Orang bilang, untaian kata dapat mewakili rasa. Orang bilang, untaian kata dapat menghancurkan segalanya. Orang bilang, untaian kata dapat membangun rasa percaya. Bagiku, untaian kata dapat memporak-porandakan rasa di dada. Apalagi ketika kau berkata bahwa semuanya tak lagi sama. Kita yang dahulu pernah sedekat nadi, namun kini harus saling berjauhan bagai bumi dan matahari. Kita yang dahulu pernah saling mengisi hari-hari, kini saling melupakan apa yang pernah terjadi. Secepat itukah, sebuah rasa harus kurelakan. Secepat itukah, rasa sayang harus diikhlaskan. Secepat itukah, hati ini harus dihancurkan. Kamu. Seorang yang berhasil mengisi hatiku beberapa belas bulan belakangan. Namun sayang, kini tak ada lagi yang bisa diharapkan. Dariku, yang masih memiliki perasaan.
Sebenarnya, senja kali ini nampak biasa saja. Rintik
hujan yang sudah berhenti beberapa menit yang lalu masih membekas di bingkai
jendela. Namun, rasa fresh dan bebas
yang menjadikannya berbeda. Ditemani dengan secangkir susu cokelat panas dan
sebuah novel keluaran 2016 karya Tere Liye, ku menikmati weekend di istana tercinta. Sekilas, ku melihat ke arah jendela,
seperti ada yang memperhatikanku dari luar. Ternyata benar, ada seorang remaja laki-laki
yang sedang melihat ke arahku. Postur tubuhnya tinggi, hidungnya mancung, dan garis
wajahnya tegas. “Manis,” gumamku setelah mengamatinya dari atas hingga bawah.
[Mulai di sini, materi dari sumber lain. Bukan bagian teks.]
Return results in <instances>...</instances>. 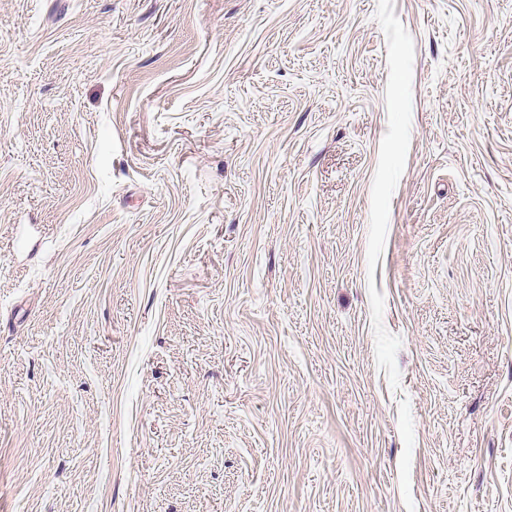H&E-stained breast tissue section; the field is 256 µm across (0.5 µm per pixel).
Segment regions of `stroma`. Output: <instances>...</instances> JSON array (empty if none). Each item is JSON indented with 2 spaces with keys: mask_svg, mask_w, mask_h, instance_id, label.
I'll use <instances>...</instances> for the list:
<instances>
[{
  "mask_svg": "<svg viewBox=\"0 0 512 512\" xmlns=\"http://www.w3.org/2000/svg\"><path fill=\"white\" fill-rule=\"evenodd\" d=\"M0 512H512V0H0Z\"/></svg>",
  "mask_w": 512,
  "mask_h": 512,
  "instance_id": "1",
  "label": "stroma"
}]
</instances>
Rambutnya
terlihat basah, mungkin terkena air hujan. Aku merasa asing akan wajahnya,
mungkinkah ia anak dari Pak Hernoyo? Sepertinya iya, karena setelah beberapa
menit kemudian, laki-laki itu masuk ke rumah besar tepat di depan rumahku.
Rumah itu dulunya dimiliki oleh Bu Asri, namun karena
sekarang suaminya dinas di luar Surabaya, maka Bu Asri pun menjualnya. Pak
Hernoyo lah yang membeli rumah tersebut, mereka baru pindah sekitar seminggu
yang lalu. Aku juga belum terlalu tahu tentang keluarga mereka, dan aku baru
tahu bahwa Pak Hernoyo punya anak laki-laki semanis itu.